* [Input for this task]:
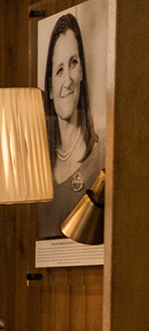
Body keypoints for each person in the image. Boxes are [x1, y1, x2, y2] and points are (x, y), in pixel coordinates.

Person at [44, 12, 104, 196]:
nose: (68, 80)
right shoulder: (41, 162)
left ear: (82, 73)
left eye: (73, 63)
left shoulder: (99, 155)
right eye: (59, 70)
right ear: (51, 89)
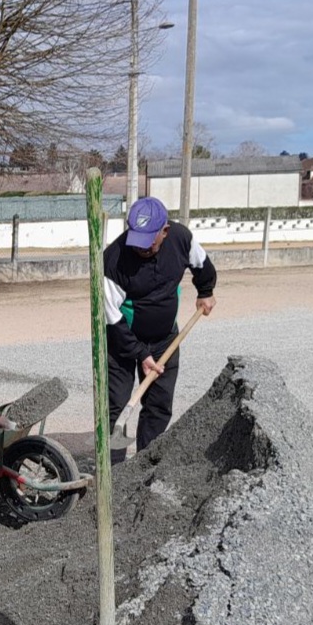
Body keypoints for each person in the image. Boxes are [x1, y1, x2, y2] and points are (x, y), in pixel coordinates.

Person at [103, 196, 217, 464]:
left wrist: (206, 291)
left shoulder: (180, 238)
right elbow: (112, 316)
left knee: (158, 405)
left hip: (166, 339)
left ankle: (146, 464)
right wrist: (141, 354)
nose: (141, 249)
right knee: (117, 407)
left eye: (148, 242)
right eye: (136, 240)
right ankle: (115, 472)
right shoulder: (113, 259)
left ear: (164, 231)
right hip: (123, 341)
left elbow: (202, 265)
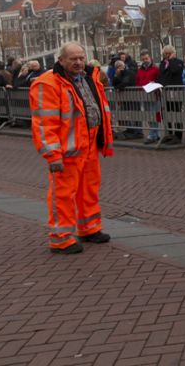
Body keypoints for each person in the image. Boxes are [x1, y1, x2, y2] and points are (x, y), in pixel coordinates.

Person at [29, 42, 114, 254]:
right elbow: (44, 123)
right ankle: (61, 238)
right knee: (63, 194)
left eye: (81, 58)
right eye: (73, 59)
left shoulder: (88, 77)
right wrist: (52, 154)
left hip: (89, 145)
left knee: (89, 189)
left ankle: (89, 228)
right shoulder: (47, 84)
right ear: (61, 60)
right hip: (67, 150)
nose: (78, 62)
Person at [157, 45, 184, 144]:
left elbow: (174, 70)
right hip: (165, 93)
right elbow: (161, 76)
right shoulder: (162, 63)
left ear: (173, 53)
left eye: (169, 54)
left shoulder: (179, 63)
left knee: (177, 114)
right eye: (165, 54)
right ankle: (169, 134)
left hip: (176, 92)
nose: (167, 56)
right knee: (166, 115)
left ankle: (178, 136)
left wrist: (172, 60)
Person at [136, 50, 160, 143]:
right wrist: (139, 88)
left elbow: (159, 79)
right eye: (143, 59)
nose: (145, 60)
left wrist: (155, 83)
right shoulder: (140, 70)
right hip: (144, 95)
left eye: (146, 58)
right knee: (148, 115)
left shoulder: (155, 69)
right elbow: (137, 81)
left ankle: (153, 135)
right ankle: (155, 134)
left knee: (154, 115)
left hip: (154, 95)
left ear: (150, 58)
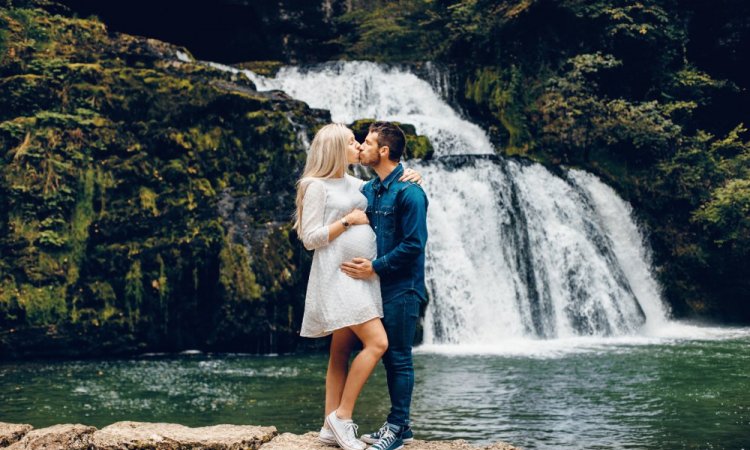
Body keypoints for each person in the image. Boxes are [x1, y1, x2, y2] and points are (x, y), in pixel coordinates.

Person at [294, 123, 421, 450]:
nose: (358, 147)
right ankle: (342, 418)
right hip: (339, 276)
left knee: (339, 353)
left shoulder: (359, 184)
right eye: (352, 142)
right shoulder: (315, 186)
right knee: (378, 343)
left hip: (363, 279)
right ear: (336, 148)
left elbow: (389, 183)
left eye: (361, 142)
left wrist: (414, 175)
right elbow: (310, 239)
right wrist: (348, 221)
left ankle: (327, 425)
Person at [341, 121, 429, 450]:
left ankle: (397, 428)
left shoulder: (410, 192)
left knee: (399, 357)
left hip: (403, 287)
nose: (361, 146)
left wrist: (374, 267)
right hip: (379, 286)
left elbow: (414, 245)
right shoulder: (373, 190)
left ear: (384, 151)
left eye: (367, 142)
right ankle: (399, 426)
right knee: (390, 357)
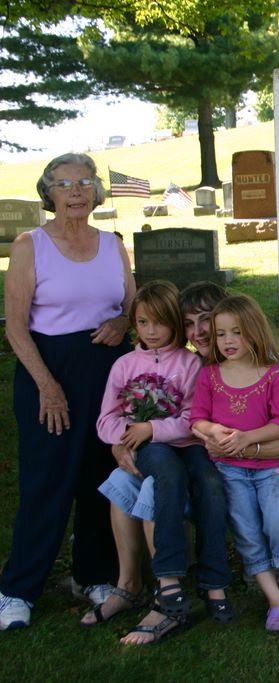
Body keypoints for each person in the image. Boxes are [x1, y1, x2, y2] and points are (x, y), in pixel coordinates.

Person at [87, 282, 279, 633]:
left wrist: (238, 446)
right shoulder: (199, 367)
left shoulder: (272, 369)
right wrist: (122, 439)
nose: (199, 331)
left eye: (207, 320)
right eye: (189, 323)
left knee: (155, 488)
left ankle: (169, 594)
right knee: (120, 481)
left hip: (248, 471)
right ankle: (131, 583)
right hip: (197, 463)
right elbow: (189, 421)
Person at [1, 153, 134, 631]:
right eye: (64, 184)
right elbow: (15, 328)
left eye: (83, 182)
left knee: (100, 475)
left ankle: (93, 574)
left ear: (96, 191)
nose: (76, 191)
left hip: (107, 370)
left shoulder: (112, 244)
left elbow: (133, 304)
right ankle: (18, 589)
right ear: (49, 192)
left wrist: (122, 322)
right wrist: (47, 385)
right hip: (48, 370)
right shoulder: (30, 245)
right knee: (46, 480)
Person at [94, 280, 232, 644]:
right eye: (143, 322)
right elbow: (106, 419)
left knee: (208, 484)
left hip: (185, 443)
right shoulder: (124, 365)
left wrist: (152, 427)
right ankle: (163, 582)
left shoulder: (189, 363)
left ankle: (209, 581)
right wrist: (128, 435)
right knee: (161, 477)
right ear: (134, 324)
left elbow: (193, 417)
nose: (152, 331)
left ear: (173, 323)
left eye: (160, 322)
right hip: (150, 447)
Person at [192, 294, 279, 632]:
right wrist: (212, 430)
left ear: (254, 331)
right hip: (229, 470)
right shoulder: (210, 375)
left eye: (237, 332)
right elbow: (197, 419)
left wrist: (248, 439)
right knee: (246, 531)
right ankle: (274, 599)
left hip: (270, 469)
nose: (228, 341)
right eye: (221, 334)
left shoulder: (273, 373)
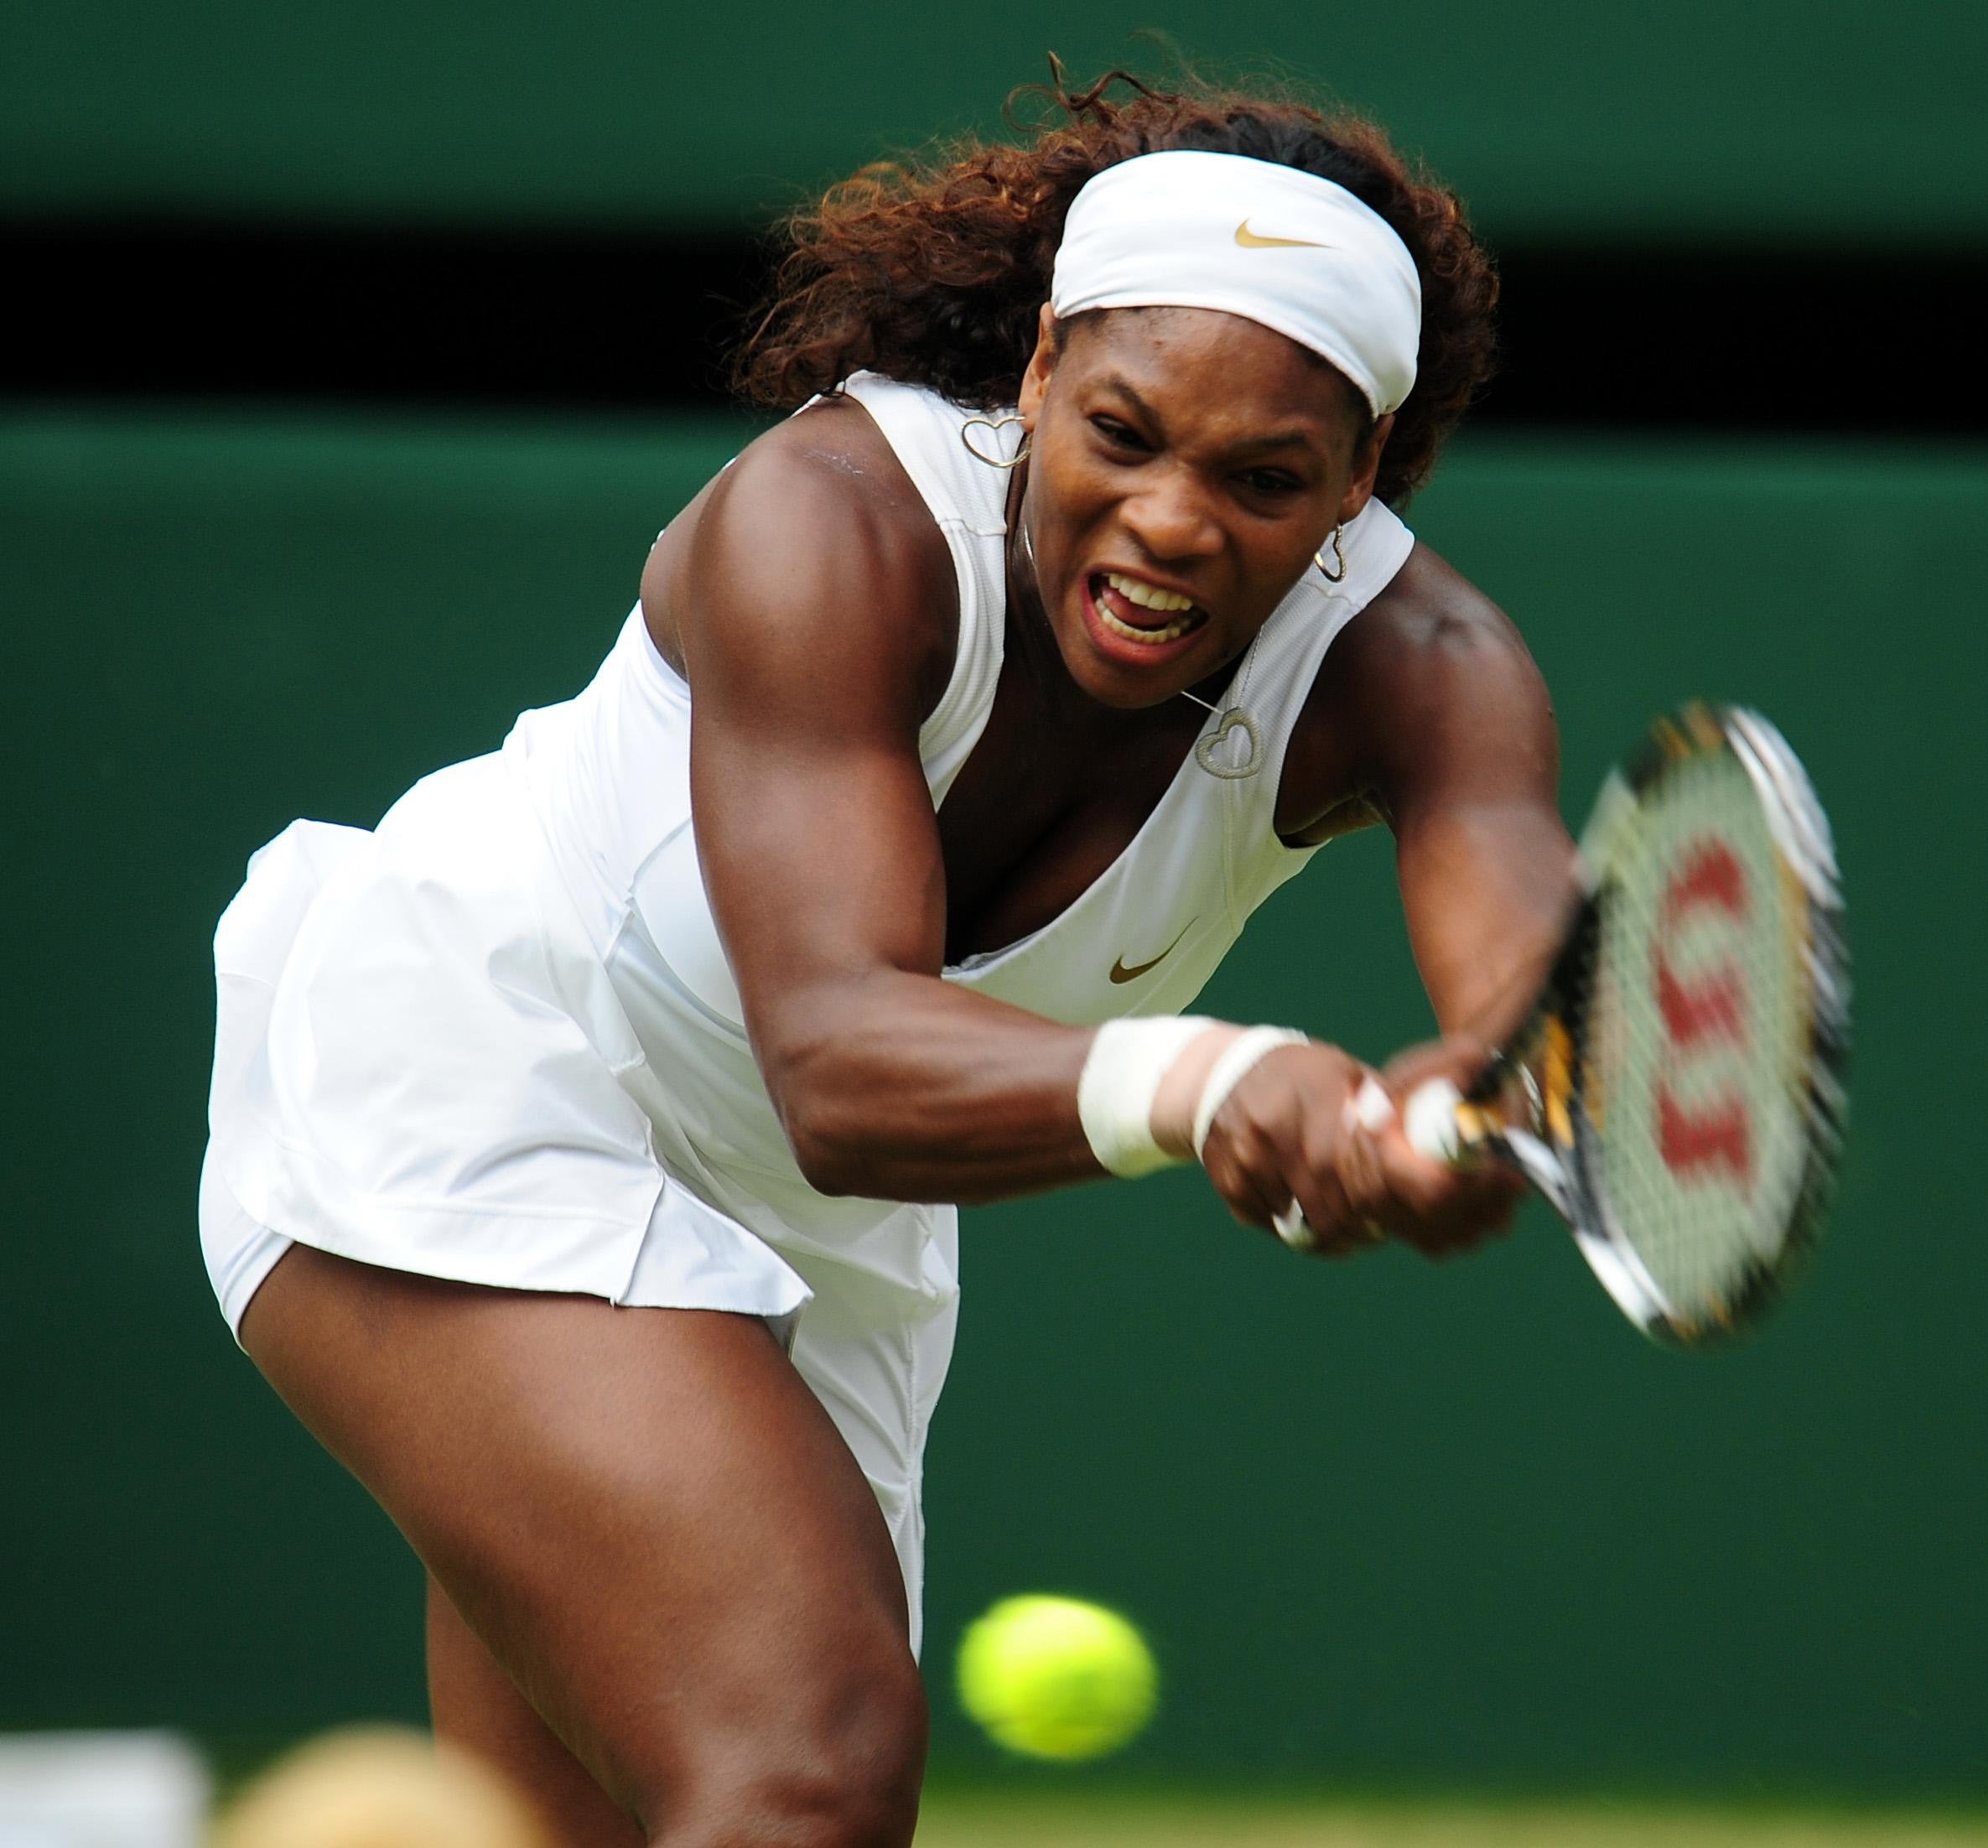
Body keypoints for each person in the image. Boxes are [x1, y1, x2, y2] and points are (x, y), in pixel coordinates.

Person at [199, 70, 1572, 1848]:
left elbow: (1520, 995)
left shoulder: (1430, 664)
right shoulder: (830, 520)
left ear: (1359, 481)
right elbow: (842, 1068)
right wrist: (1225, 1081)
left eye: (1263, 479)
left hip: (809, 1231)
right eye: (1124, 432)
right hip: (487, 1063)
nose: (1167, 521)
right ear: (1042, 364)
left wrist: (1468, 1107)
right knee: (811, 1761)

* [What is required]: Starting at the line above that contains "right knee: (390, 357)", transcribe every line exactly through the line that contains "left ankle: (169, 594)", including that last one, and skip the pictures.

* [Output]:
right knee: (390, 357)
Body keypoints for each person in the image. Boxes are [x1, y1, x2, y2] and points are (x, y), in pixel coordinates.

Person at [87, 282, 279, 633]:
left wrist: (238, 446)
right shoulder: (199, 367)
left shoulder: (272, 369)
right wrist: (122, 439)
nose: (199, 331)
left eye: (207, 320)
right eye: (189, 323)
left knee: (155, 488)
left ankle: (169, 594)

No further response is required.